Bayes' theorem is true (duh) and I'd accept that there are situations where bayesian analysis is more effective than frequentist, but I think it would do more harm than good in formal science.

Comment author: gwern 06 May 2014 02:44:26AM 3 points [-]

doing a frequentist meta-analysis you'd count a study that got a p=0.1 result as evidence against

Why would you do that? If I got a p=0.1 result doing a meta-analysis, I wouldn't be surprised at all since things like random-effects means it takes a lot of data to turn in a positive result at the arbitrary threshold of 0.05. And as it happens, in some areas, an alpha of 0.1 is acceptable: for example, because of the poor power of tests for publication bias, you can find respected people like Ioannides using that particular threshold (I believe I last saw that in his paper on the binomial test for publication bias).
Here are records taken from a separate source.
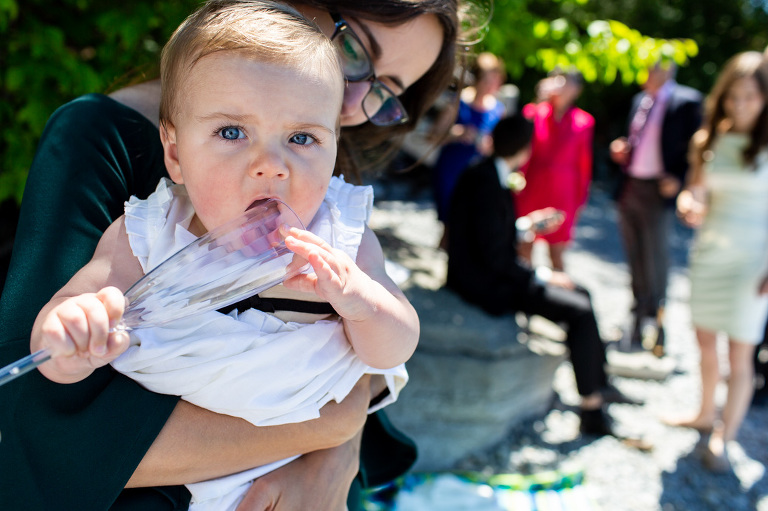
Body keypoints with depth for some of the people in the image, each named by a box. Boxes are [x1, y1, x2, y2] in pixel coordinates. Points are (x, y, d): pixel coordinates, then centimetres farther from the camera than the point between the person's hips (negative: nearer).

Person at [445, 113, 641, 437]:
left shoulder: (487, 174, 6)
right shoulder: (487, 185, -24)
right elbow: (496, 258, -24)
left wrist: (527, 223, 24)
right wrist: (543, 276, -16)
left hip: (490, 274, 10)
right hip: (487, 286, -10)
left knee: (581, 294, 13)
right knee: (580, 310, -14)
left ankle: (600, 384, 20)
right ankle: (591, 410, -5)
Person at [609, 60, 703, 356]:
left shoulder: (686, 102, -6)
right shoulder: (640, 99, 14)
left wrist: (678, 179, -15)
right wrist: (621, 149, 3)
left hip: (658, 191, -6)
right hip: (629, 188, 6)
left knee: (655, 262, -1)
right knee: (635, 262, 13)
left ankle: (655, 321, 13)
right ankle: (638, 322, 25)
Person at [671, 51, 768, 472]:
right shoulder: (708, 141, 4)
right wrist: (689, 205, -13)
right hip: (708, 252, 5)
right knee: (705, 342, 15)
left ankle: (723, 438, 10)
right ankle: (705, 414, 34)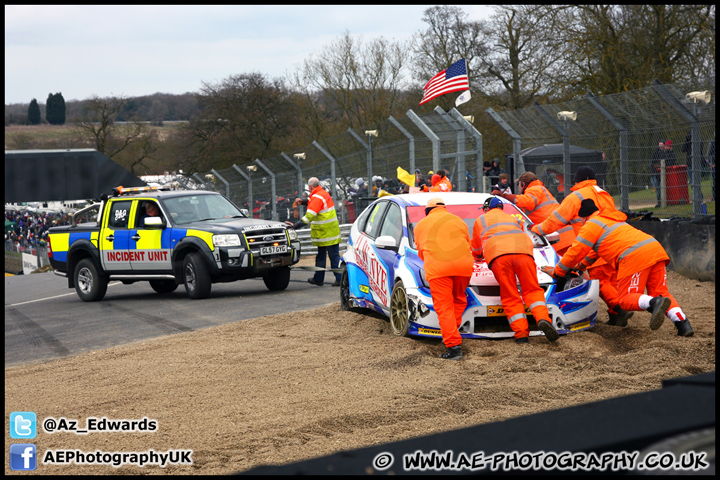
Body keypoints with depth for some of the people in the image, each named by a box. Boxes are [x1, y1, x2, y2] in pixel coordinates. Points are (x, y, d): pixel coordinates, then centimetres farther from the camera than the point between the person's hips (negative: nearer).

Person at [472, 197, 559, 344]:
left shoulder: (480, 220, 32)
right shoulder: (512, 218, 39)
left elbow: (476, 249, 44)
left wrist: (478, 256, 66)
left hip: (498, 256, -2)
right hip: (523, 252, 2)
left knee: (510, 297, 0)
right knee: (532, 290, 6)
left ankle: (521, 333, -13)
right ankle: (543, 318, -21)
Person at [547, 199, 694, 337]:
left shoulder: (591, 226, 9)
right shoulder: (609, 220, 36)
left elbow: (575, 253, 8)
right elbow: (595, 249, 52)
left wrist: (557, 271, 21)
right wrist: (581, 265, 60)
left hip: (635, 257, -8)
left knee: (627, 300, -3)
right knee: (660, 292, 11)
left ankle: (655, 303, -34)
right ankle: (683, 323, -11)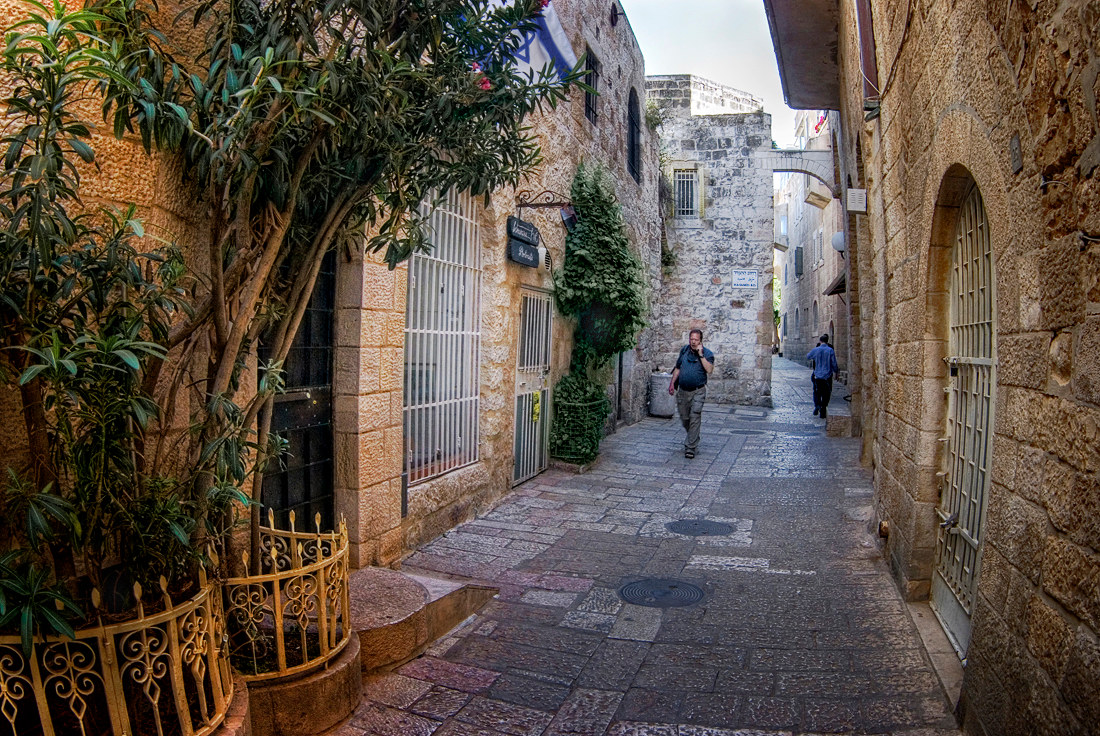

If people really acted that way, we'd see odd phenomenon where people saw successive meta-analysts on whether grapes cure cancer: 0.15 that grapes cure cancer (decreases belief grapes cure cancer), 0.10 (decreases), 0.07 (decreases), someone points out that random-effects is inappropriate because studies show very low heterogeneity and the better fixed-effects analysis suddenly reveals that the true p-value is now at 0.05 (everyone's beliefs radically flip as they go from 'grapes have been refuted and are quack alt medicine!' to 'grapes cure cancer! quick, let's apply to the FDA under a fast track'). Instead, we see people acting more like Bayesians...

And simply having more statistical tools available and giving researchers more choices makes it easier for bias to creep in.

Is that a guess, or a fact based on meta-studies showing that Bayesian-using papers cook the books more than NHST users with p-hacking etc?

Comment author: gwern 10 October 2014 02:10:38AM *  0 points [-]

everyone's beliefs radically flip as they go from 'grapes have been refuted and are quack alt medicine!' to 'grapes cure cancer! quick, let's apply to the FDA under a fast track'

Turns out I am overoptimistic and in some cases people have done just that: interpreted a failure to reject the null (due to insufficient power, despite being evidence for an effect) as disproving the alternative in a series of studies which all point the same way, only changing their minds when an individually big enough study comes out. Hauer says this is exactly what happened with a series of studies on traffic mortalities.

(As if driving didn't terrify me enough, now I realize traffic laws and road safety designs are being engineered by vulgarized NHST practitioners who apparently don't know how to patch the paradigm up with emphasis on power or meta-analysis.)

Comment author: Douglas_Knight 13 May 2014 06:53:50AM 0 points [-]

doing a frequentist meta-analysis you'd count a study that got a p=0.1 result as evidence against

No. The most basic version of meta-analysis is, roughly, that if you have two p=0.1 studies, the combined conclusion is p=0.01.